(Your instructions): Search the data below for "class"; list each line that holds it.

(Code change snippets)
========================================================================
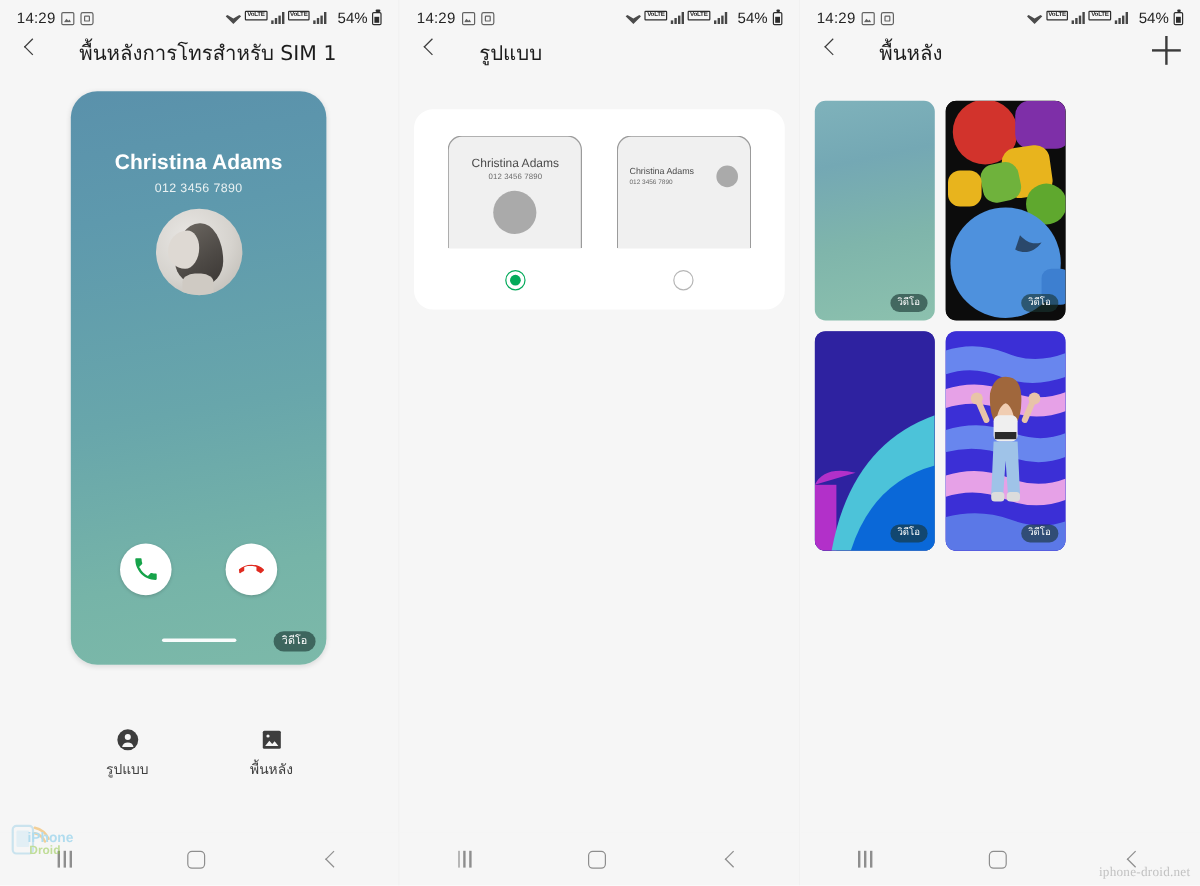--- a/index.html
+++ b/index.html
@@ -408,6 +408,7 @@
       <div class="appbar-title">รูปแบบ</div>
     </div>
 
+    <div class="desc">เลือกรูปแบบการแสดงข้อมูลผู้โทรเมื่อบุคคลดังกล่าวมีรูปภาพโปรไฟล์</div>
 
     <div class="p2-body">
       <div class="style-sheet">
========================================================================
(Exercise response):
       <div class="appbar-title">รูปแบบ</div>
+    <div class="desc">เลือกรูปแบบการแสดงข้อมูลผู้โทรเมื่อบุคคลดังกล่าวมีรูปภาพโปรไฟล์</div>
     <div class="p2-body">
       <div class="style-sheet">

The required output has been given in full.